Isosceles Triangles

One of Euclid's theorems is that the base angles of an isosceles triangle are congruent (equal). An isosceles triangle is a triangle in which two of the sides are conguent (equal). The base angles are the angles opposite the two congruent sides. The theorem is simple to prove:

• AB=AC
• AC=AB
• angle BAC=angle CAB (the angle is congruent to itself)
• triangle BAC=triangle CAB (Side-Angle-Side, see Congruence Of Triangles, Part I)
• Therefore, angle B=angle C

Did we pull a fast one, there? We proved the triangle congruent to itself, with the parts in a different order. Mathematicians are fairly happy with this proof. They seem to feel that this way of proving the triangle congruent to itself is a smooth and valid trick.

Euclid was not so happy with it. He proved the theorem in a similar, but longer way, by extending the sides, and proving other triangles congruent. See the diagram on the left. In this proof, we make BD=CE. Then we show that triangle DAC=triangle EAB. Then we show that triangle CBD=triangle BCE. So angle CBD=triangle BCE. And angle CBA=angle BCA by subtracting from the congruent straight angles.

Slightly simpler is a proof in which the sides are not extended, but again shows two pairs of triangles congruent. See the diagram on the right. The proof is almost identical to the above proof. In this proof, we make BD=CE. Then we show that triangle DAC=triangle EAB. Then we show that triangle CBD=triangle BCE. So angle CBA=angle BCA.
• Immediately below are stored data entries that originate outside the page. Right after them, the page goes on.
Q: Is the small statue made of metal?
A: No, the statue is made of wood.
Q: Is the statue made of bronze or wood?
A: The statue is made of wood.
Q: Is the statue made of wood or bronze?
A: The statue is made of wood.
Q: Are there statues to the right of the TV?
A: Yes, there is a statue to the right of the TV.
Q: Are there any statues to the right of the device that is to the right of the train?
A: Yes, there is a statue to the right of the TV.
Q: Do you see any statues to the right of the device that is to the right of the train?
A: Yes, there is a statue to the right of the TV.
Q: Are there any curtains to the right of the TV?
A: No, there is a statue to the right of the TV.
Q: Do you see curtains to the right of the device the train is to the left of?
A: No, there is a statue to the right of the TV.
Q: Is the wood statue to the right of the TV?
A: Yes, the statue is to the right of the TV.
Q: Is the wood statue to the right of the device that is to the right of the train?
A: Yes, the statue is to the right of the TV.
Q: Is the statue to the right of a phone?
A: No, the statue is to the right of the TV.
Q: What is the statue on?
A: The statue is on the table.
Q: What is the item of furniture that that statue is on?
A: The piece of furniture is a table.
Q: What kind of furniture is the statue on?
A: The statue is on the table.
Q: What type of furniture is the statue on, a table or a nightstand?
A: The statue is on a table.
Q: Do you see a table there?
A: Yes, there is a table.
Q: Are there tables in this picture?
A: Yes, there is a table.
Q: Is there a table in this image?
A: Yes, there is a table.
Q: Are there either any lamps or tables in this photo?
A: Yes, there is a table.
The converse of this theorem (If two angles of a triangle are congruent, the sides opposite these angles are congruent) is proven in a similar way. Conguence of the triangles is shown by Angle-Side-Angle instead of Side-Angle-Side. In the first diagram, angle B=angle C, and angle C=angle B. BC=CB. Then triangle BAC=triangle CAB (by Angle-Side-Angle). And AB=AC.

The converse of a theorem is its opposite. If the original theorem is A implies B, then the converse is B implies A. Sometimes the converse is true, sometimes it is false, sometimes it doesn't even make sense. In the case of The Pythagorean Theorem, the converse would be: If the sides (a, b, and c) of a triangle are related by c²=b²+a² (c^2=b^2+a^2 without special characters), then the angle opposite side c is a right angle. This converse is another true theorem. The Pythagorean Theorem is used to prove it.